Document(metadata={'doc_id': '44c0cde1-30cd-46d9-8963-95db51b7917d'}, page_content="This document provides a comprehensive overview of LLM-powered autonomous agents, which leverage large language models as their core controllers for general problem-solving.\n\nThe architecture of these agents is built around three key components:\n1.  **Planning:** Agents break down complex tasks into manageable subgoals (e.g., Chain of Thought, Tree of Thoughts) and employ self-reflection mechanisms (e.g., ReAct, Reflexion, Chain of Hindsight, Algorithm Distillation) to learn from past actions, correct mistakes, and refine future plans.\n2.  **Memory:** This includes short-term memory (in-context learning within the LLM's finite context window) and long-term memory (external vector stores for infinite information retention and fast retrieval, often using Maximum Inner Product Search (MIPS) algorithms like HNSW or FAISS).\n3.  **Tool Use:** Agents are equipped to call external APIs and modules (e.g., M

In [None]:
retrieved_docs = retriever.get_relevant_documents(query,n_results=1)
retrieved_docs[0].page_content[0:500]

## 4.2 RAPTOR

- Full form → Recursive Abstractive Processing for Tree-Organized Retrieval.

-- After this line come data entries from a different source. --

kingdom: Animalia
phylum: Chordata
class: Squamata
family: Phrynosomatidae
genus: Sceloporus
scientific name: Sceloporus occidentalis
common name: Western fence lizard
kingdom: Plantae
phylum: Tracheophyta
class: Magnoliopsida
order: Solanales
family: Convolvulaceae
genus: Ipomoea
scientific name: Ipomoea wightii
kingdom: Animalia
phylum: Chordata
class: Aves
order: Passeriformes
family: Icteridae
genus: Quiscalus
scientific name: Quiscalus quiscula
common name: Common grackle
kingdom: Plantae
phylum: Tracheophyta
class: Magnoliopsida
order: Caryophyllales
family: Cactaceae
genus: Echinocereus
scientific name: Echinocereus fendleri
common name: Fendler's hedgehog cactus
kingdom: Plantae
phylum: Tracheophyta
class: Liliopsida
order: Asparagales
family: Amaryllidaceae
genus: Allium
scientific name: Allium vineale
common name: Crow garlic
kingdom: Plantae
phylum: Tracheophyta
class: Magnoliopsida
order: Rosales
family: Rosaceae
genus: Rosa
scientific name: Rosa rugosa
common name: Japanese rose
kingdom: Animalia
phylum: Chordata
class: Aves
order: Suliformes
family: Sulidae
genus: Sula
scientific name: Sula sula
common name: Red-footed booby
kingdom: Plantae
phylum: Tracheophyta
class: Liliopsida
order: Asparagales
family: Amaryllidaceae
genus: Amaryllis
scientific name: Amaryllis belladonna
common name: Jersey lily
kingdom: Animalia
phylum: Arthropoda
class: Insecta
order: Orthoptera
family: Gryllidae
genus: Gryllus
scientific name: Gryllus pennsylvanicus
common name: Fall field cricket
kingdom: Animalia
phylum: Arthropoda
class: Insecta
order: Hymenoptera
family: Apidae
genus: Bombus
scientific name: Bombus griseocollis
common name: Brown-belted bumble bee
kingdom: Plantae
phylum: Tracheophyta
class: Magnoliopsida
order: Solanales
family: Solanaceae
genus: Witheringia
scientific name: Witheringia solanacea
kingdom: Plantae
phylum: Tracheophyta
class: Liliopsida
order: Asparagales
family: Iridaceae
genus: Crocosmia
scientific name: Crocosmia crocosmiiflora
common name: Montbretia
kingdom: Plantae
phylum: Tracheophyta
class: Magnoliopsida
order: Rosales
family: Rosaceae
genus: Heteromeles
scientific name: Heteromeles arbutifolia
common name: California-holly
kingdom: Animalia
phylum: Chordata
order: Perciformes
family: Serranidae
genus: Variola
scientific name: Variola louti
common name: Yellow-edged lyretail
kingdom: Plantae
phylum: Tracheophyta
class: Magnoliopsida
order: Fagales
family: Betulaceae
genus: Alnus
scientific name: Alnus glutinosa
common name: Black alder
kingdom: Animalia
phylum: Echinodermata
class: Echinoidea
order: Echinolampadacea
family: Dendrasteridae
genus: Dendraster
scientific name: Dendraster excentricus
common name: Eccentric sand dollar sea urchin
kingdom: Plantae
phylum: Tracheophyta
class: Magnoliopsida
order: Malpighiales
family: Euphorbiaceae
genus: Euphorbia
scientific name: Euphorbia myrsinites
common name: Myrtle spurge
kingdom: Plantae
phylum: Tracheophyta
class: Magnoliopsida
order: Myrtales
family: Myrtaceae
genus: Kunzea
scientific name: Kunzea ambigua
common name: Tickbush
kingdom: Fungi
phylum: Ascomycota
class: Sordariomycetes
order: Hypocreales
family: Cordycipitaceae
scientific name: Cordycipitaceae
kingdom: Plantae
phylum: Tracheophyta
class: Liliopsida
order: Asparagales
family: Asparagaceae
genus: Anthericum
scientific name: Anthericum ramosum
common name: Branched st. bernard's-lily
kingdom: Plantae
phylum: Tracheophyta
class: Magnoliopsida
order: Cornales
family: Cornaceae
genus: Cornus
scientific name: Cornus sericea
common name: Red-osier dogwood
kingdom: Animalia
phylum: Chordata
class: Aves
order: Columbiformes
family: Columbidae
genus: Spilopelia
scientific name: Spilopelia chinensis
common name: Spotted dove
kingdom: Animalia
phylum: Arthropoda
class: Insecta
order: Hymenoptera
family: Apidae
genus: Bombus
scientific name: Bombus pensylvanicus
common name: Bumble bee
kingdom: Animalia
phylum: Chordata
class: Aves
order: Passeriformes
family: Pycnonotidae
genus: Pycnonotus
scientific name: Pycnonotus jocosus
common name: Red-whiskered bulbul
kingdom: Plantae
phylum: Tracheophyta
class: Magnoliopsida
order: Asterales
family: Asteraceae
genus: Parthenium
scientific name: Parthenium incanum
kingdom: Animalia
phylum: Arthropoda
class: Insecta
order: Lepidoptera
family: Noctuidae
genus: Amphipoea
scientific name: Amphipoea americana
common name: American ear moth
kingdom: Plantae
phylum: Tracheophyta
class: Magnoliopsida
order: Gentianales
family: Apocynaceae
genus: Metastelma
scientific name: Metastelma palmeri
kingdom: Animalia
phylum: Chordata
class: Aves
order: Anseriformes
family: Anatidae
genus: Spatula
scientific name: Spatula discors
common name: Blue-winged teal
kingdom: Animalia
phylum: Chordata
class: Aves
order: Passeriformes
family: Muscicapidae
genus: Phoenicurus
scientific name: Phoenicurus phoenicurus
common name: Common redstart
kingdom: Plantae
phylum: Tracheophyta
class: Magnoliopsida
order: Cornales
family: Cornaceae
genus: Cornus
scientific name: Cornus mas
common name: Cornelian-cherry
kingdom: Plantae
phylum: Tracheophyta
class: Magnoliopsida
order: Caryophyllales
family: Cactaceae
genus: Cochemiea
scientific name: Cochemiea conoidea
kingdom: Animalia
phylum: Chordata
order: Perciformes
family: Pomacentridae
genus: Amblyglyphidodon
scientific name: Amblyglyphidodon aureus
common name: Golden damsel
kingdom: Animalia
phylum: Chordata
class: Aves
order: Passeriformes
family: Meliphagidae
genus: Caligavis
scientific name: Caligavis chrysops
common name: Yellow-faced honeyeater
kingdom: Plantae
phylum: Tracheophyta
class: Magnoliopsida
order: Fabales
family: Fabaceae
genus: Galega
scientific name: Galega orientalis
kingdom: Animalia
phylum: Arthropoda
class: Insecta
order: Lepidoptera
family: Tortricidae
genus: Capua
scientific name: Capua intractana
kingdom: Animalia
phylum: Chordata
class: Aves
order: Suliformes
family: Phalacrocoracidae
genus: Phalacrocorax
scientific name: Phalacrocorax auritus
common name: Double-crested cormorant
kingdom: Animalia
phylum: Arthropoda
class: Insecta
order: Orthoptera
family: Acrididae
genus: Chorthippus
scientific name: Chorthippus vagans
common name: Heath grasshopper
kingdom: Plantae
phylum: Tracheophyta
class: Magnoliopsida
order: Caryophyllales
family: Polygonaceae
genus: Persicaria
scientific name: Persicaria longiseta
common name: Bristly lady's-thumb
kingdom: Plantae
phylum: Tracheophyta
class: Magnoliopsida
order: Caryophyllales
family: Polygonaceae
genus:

- Purpose → Makes retrieval more effective on long or complex documents by creating a hierarchical index.

- How it works:

    - Chunking — break large documents into small passages.
    - Recursive summarization — group passages into clusters and generate summaries at multiple levels (passage → section → document).
    - Tree structure — these summaries form a hierarchical tree, where higher nodes represent broader concepts.
    - Retrieval — when a query comes in, search can happen at different levels of the tree:
        - Directly retrieve relevant chunks
        - Or retrieve summaries that lead to deeper chunks

## 4.3 ColBERT
- How it works:

    - Token-level embeddings — instead of compressing a whole document into a single vector, ColBERT keeps embeddings for each token (or subword).

    - Late interaction — at query time, it computes similarity between query tokens and document tokens using MaxSim (max similarity across token pairs).

    - Efficiency trick — stores all token embeddings compressed, so retrieval is still fast and scalable.